Woman Charged With Manslaughter After Allegedly Injecting Woman With Silicone For Posterior Enhancement

INSIDE EDITION follows up on an investigation into illegal butt injections after a woman has been charged with manslaughter for the death of someone she allegedly injected with household silicone.

They call her "The Duchess."

Oneal Morris, who cops say posed as a doctor, has just been arrested for injecting her patients with silicone to make their butts bigger.

She's also accused of pumping up behinds with Fix-A-Flat—the same product that's used to repair tires!

Morris, who has pled not guilty, allegedly even injected herself.
Now, cops are charging her with manslaughter, following the death of a 31-year-old Florida woman.

Shatarka Nuby can be seen in a YouTube video, showing off her backroom enhancements.

Detectives say she was shot up at least 10 times by "The Duchess"—not with Fix-A-Flat, but with a household silicone sealant bought at Home Depot.

Morris reportedly even dressed up as a doctor when she saw her patients, wearing scrubs and a stethoscope.

Emotions are running high among people who say they were victimized by "The Duchess."

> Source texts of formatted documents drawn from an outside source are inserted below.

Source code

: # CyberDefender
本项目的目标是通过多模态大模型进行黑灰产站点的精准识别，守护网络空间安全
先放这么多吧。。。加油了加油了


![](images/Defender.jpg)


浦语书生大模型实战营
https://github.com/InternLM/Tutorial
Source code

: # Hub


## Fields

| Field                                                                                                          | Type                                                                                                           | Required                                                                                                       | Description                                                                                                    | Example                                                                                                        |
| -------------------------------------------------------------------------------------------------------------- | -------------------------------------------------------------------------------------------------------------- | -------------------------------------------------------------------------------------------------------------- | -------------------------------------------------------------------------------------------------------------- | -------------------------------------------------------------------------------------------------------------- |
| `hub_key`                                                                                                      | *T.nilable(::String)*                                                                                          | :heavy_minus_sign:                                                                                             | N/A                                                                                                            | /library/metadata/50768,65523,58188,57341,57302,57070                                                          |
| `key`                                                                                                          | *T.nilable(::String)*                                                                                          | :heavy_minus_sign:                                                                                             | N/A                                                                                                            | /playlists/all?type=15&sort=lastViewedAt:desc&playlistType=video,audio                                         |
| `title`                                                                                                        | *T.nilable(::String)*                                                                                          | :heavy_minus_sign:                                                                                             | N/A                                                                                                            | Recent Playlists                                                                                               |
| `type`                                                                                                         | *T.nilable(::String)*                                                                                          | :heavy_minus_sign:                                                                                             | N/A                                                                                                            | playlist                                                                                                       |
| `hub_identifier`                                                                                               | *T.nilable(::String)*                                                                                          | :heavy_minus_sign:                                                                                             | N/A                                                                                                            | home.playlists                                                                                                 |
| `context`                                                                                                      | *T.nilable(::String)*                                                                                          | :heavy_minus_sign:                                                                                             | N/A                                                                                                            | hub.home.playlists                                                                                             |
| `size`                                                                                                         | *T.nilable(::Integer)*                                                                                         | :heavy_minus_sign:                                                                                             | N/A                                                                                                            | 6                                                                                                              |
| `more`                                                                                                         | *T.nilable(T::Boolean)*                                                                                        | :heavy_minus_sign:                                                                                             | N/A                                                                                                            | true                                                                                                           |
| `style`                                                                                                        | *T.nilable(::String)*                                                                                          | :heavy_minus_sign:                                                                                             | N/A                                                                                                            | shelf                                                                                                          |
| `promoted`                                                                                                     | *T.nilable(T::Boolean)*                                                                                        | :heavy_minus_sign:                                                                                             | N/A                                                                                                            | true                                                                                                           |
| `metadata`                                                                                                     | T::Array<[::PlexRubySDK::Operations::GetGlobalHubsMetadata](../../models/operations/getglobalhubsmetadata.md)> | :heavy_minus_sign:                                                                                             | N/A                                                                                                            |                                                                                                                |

A brawl broke out when a Telemundo talk show did a show about "The Duchess" and claimed that she held "pumping parties," where silicone was injected straight into peoples' buttocks—and even faces.
Earlier this year, INSIDE EDITION's I-Squad uncovered a shady, underground world of back-room butt procedures. We sent an undercover producer, posing as a customer, to a hotel outside Cleveland to meet with a woman who said she could give us the injections.

The woman assured our producer, "You have nothing to worry about."

She asked our producer to go to another location for the injections, where Investigative Correspondent Lisa Guerrero was waiting to confront her.

We also found that you can order a self-injection kit from—get this—buttinjectionkits.com. All we had to do was send a $600 cash order to a New Jersey address.

Inside the kit were some ordinary band-aids, a few alcohol swabs, and 30 giant syringes filled with a gooey substance they said was medical-grade silicone oil.

But a lab test commissioned by INSIDE EDITION found it was, in fact, a type of adhesive used in toothpaste, detergent, and other products. And it was far from sterile.

The website where we bought the home injection kit appears to no longer be in business.